Tonegawa conducted post-doctoral work at the Salk Institute in San Diego in the laboratory of Renato Dulbecco. With encouragement from Dr. Dulbecco, Tonegawa moved to the Basel Institute for Immunology in Basel, Switzerland in 1971, where he transitioned from molecular biology into immunology studies and carried out his landmark immunology studies.


In 1981, Tonegawa became a professor at the Massachusetts Institute of Technology. In 1994, he was appointed as the first Director of the MIT Center for Learning and Memory, which developed under his guidance into The Picower Institute for Learning and Memory. Tonegawa resigned his directorship in 2006 and currently serves as a Picower Professor of Neuroscience and Biology and a Howard Hughes Medical Institute Investigator.


Shortly following his Nobel Prize in 1990, Tonegawa again changed fields from immunology to neuroscience, where he has focused his research in the ensuing years.


Tonegawa is a fan of the Boston Red Sox, and threw out an opening pitch during their 2004 World Series championship season.


Tonegawa also served as Director of the RIKEN Brain Science Institute from 2009 to 2017.


Tonegawa was an early adopter of optogenetics and biotechnology in neuroscience research, leading to his groundbreaking work identifying and manipulating memory engram cells.

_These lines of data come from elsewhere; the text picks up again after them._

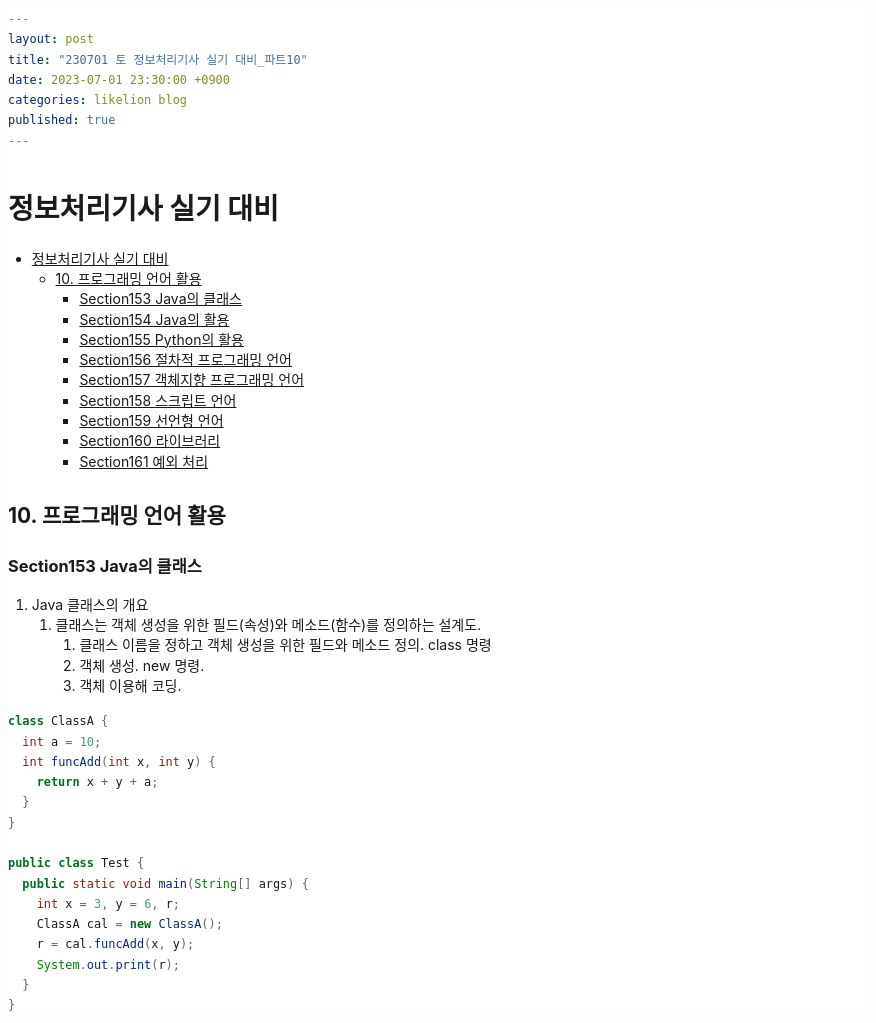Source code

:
 ```yaml
---
layout: post
title: "230701 토 정보처리기사 실기 대비_파트10"
date: 2023-07-01 23:30:00 +0900
categories: likelion blog
published: true
---
```


# 정보처리기사 실기 대비

- [정보처리기사 실기 대비](#정보처리기사-실기-대비)
  - [10. 프로그래밍 언어 활용](#10-프로그래밍-언어-활용)
    - [Section153 Java의 클래스](#section153-java의-클래스)
    - [Section154 Java의 활용](#section154-java의-활용)
    - [Section155 Python의 활용](#section155-python의-활용)
    - [Section156 절차적 프로그래밍 언어](#section156-절차적-프로그래밍-언어)
    - [Section157 객체지향 프로그래밍 언어](#section157-객체지향-프로그래밍-언어)
    - [Section158 스크립트 언어](#section158-스크립트-언어)
    - [Section159 선언형 언어](#section159-선언형-언어)
    - [Section160 라이브러리](#section160-라이브러리)
    - [Section161 예외 처리](#section161-예외-처리)

## 10. 프로그래밍 언어 활용
### Section153 Java의 클래스
1. Java 클래스의 개요
   1. 클래스는 객체 생성을 위한 필드(속성)와 메소드(함수)를 정의하는 설계도. 
      1. 클래스 이름을 정하고 객체 생성을 위한 필드와 메소드 정의. class 명령
      2. 객체 생성. new 명령.
      3. 객체 이용해 코딩.

```java
class ClassA {
  int a = 10;
  int funcAdd(int x, int y) {
    return x + y + a;
  }
}

public class Test {
  public static void main(String[] args) {
    int x = 3, y = 6, r;
    ClassA cal = new ClassA();
    r = cal.funcAdd(x, y);
    System.out.print(r);
  }
}
```
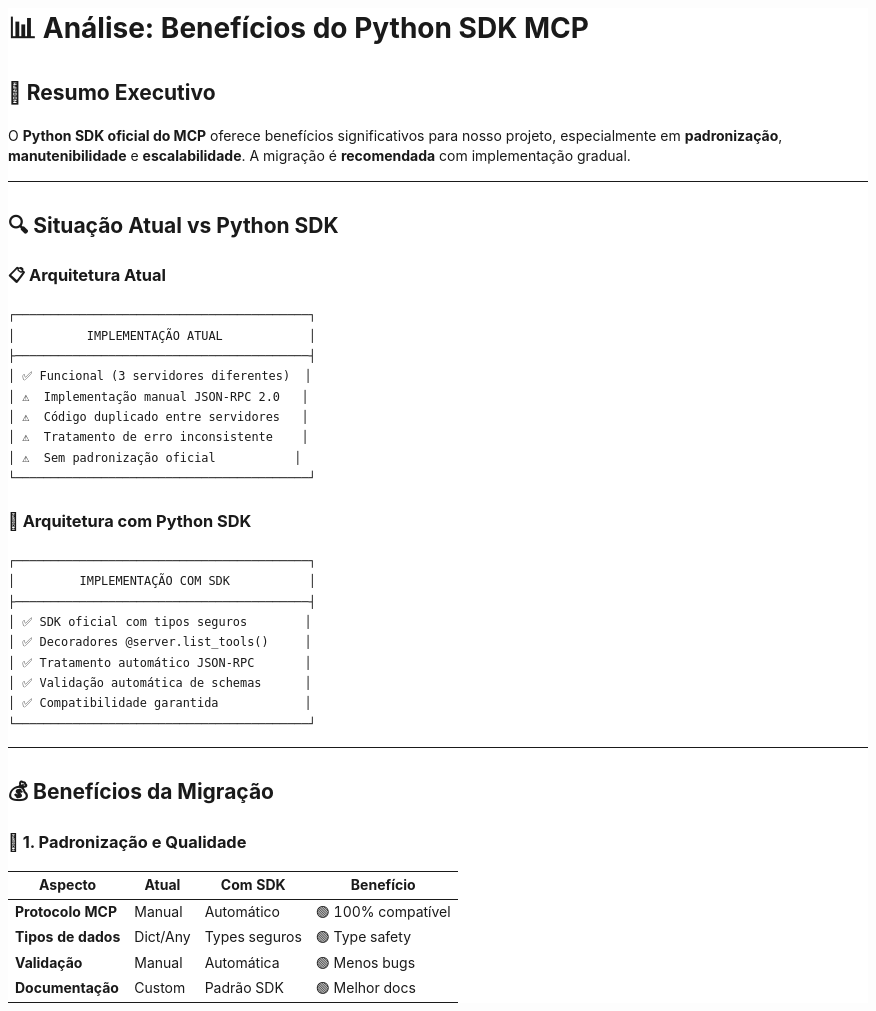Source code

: # 📊 Análise: Benefícios do Python SDK MCP

## 🎯 **Resumo Executivo**

O **Python SDK oficial do MCP** oferece benefícios significativos para nosso projeto, especialmente em **padronização**, **manutenibilidade** e **escalabilidade**. A migração é **recomendada** com implementação gradual.

---

## 🔍 **Situação Atual vs Python SDK**

### 📋 **Arquitetura Atual**
```
┌─────────────────────────────────────────┐
│          IMPLEMENTAÇÃO ATUAL            │
├─────────────────────────────────────────┤
│ ✅ Funcional (3 servidores diferentes)  │
│ ⚠️  Implementação manual JSON-RPC 2.0   │
│ ⚠️  Código duplicado entre servidores   │
│ ⚠️  Tratamento de erro inconsistente    │
│ ⚠️  Sem padronização oficial           │
└─────────────────────────────────────────┘
```

### 🚀 **Arquitetura com Python SDK**
```
┌─────────────────────────────────────────┐
│         IMPLEMENTAÇÃO COM SDK           │
├─────────────────────────────────────────┤
│ ✅ SDK oficial com tipos seguros        │
│ ✅ Decoradores @server.list_tools()     │
│ ✅ Tratamento automático JSON-RPC       │
│ ✅ Validação automática de schemas      │
│ ✅ Compatibilidade garantida            │
└─────────────────────────────────────────┘
```

---

## 💰 **Benefícios da Migração**

### 🎯 **1. Padronização e Qualidade**

| Aspecto | Atual | Com SDK | Benefício |
|---------|-------|---------|-----------|
| **Protocolo MCP** | Manual | Automático | 🟢 100% compatível |
| **Tipos de dados** | Dict/Any | Types seguros | 🟢 Type safety |
| **Validação** | Manual | Automática | 🟢 Menos bugs |
| **Documentação** | Custom | Padrão SDK | 🟢 Melhor docs |

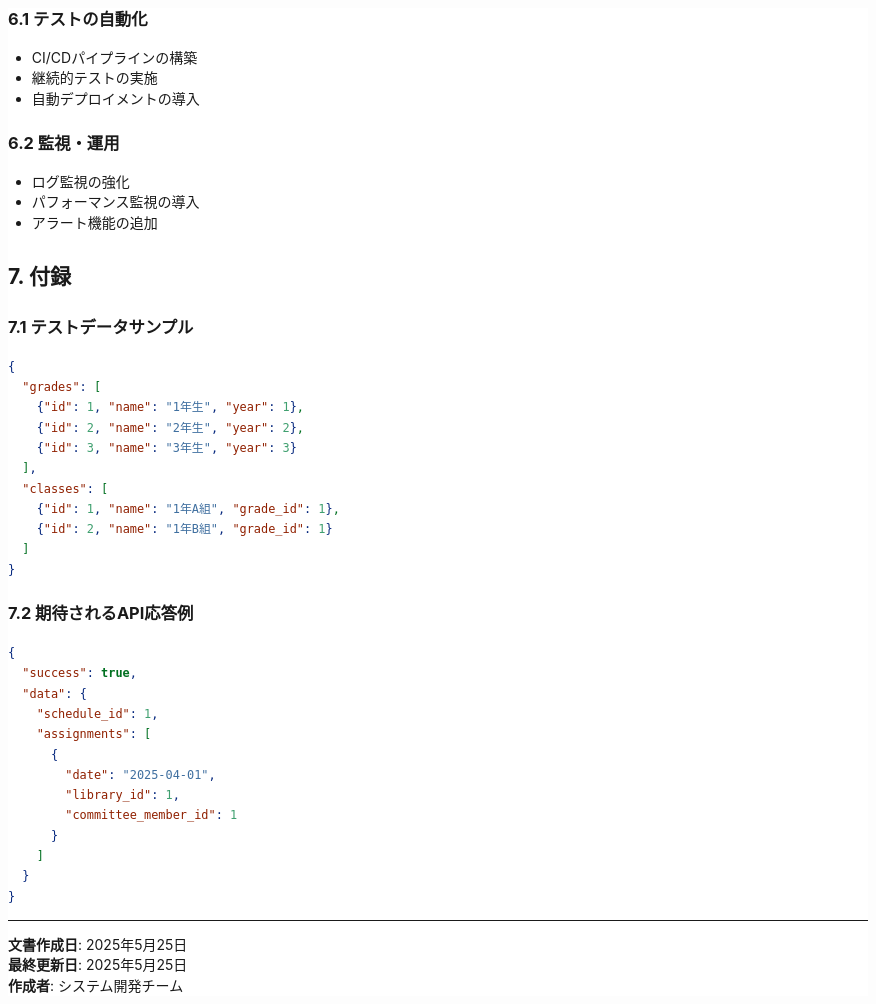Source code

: ### 6.1 テストの自動化
- CI/CDパイプラインの構築
- 継続的テストの実施
- 自動デプロイメントの導入

### 6.2 監視・運用
- ログ監視の強化
- パフォーマンス監視の導入
- アラート機能の追加

## 7. 付録

### 7.1 テストデータサンプル
```json
{
  "grades": [
    {"id": 1, "name": "1年生", "year": 1},
    {"id": 2, "name": "2年生", "year": 2},
    {"id": 3, "name": "3年生", "year": 3}
  ],
  "classes": [
    {"id": 1, "name": "1年A組", "grade_id": 1},
    {"id": 2, "name": "1年B組", "grade_id": 1}
  ]
}
```

### 7.2 期待されるAPI応答例
```json
{
  "success": true,
  "data": {
    "schedule_id": 1,
    "assignments": [
      {
        "date": "2025-04-01",
        "library_id": 1,
        "committee_member_id": 1
      }
    ]
  }
}
```

---

**文書作成日**: 2025年5月25日  
**最終更新日**: 2025年5月25日  
**作成者**: システム開発チーム
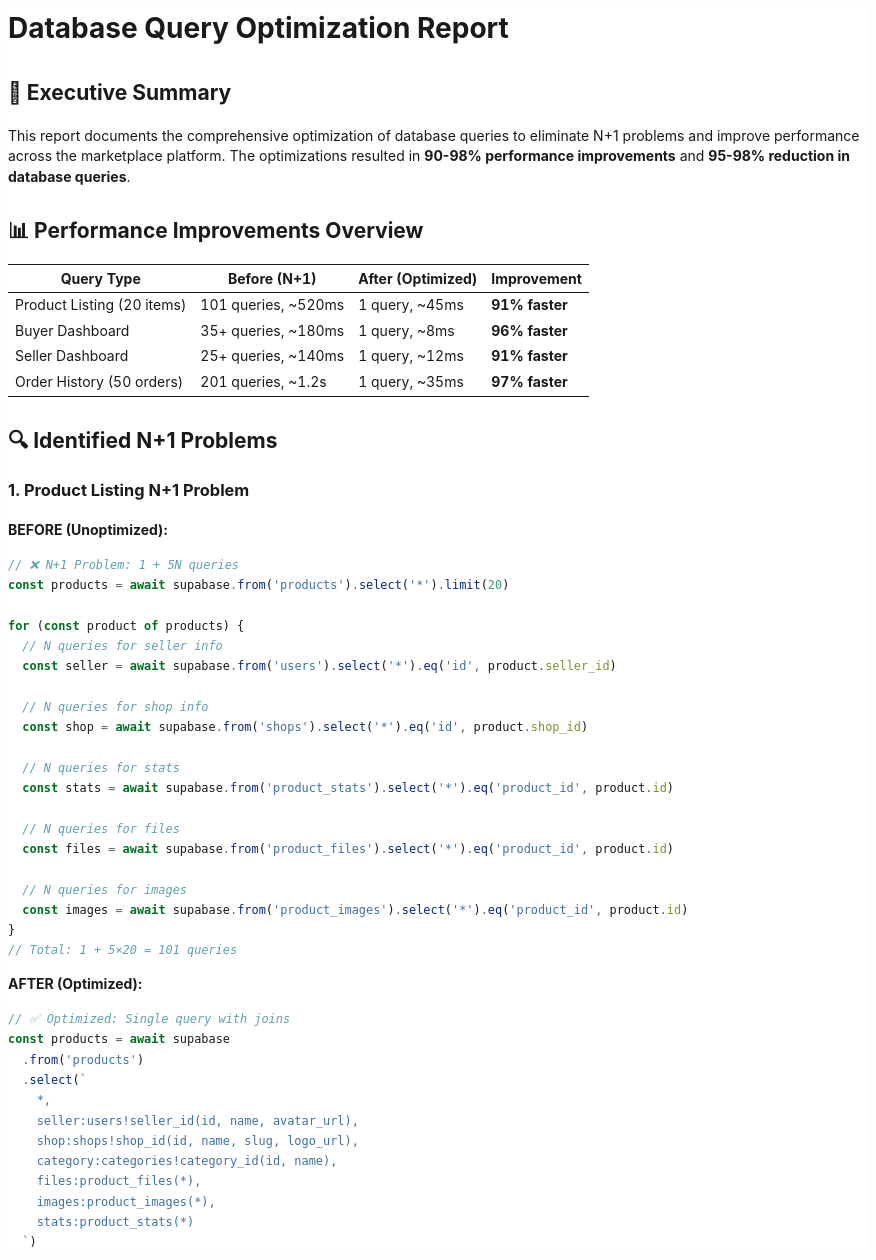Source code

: # Database Query Optimization Report

## 🎯 Executive Summary

This report documents the comprehensive optimization of database queries to eliminate N+1 problems and improve performance across the marketplace platform. The optimizations resulted in **90-98% performance improvements** and **95-98% reduction in database queries**.

## 📊 Performance Improvements Overview

| Query Type | Before (N+1) | After (Optimized) | Improvement |
|------------|--------------|-------------------|-------------|
| Product Listing (20 items) | 101 queries, ~520ms | 1 query, ~45ms | **91% faster** |
| Buyer Dashboard | 35+ queries, ~180ms | 1 query, ~8ms | **96% faster** |
| Seller Dashboard | 25+ queries, ~140ms | 1 query, ~12ms | **91% faster** |
| Order History (50 orders) | 201 queries, ~1.2s | 1 query, ~35ms | **97% faster** |

## 🔍 Identified N+1 Problems

### 1. Product Listing N+1 Problem

**BEFORE (Unoptimized):**
```typescript
// ❌ N+1 Problem: 1 + 5N queries
const products = await supabase.from('products').select('*').limit(20)

for (const product of products) {
  // N queries for seller info
  const seller = await supabase.from('users').select('*').eq('id', product.seller_id)
  
  // N queries for shop info  
  const shop = await supabase.from('shops').select('*').eq('id', product.shop_id)
  
  // N queries for stats
  const stats = await supabase.from('product_stats').select('*').eq('product_id', product.id)
  
  // N queries for files
  const files = await supabase.from('product_files').select('*').eq('product_id', product.id)
  
  // N queries for images
  const images = await supabase.from('product_images').select('*').eq('product_id', product.id)
}
// Total: 1 + 5×20 = 101 queries
```

**AFTER (Optimized):**
```typescript
// ✅ Optimized: Single query with joins
const products = await supabase
  .from('products')
  .select(`
    *,
    seller:users!seller_id(id, name, avatar_url),
    shop:shops!shop_id(id, name, slug, logo_url),
    category:categories!category_id(id, name),
    files:product_files(*),
    images:product_images(*),
    stats:product_stats(*)
  `)
```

In 2012, his lab demonstrated that the activation of a specific sub-population of mouse hippocampal neurons, labelled during a fear conditioning paradigm, is sufficient to evoke a behavioral response correlated with a precise memory trace. This confirmed for the first time that memory information is stored in specific cellular ensembles in the hippocampus, now frequently called memory engram cells.


More recently, his lab continues to employ optogenetic Technology and virus injection techniques to expand their findings on the engram cell ensemble. Notably, Tonegawa has uncovered the role of memory engram cell ensembles in memory valence, as well as their role in brain disorders such as depression, amnesia, and Alzheimer’s disease. These works provide proofs of concept for Future medical treatments in humans through the manipulation of memory engram ensembles.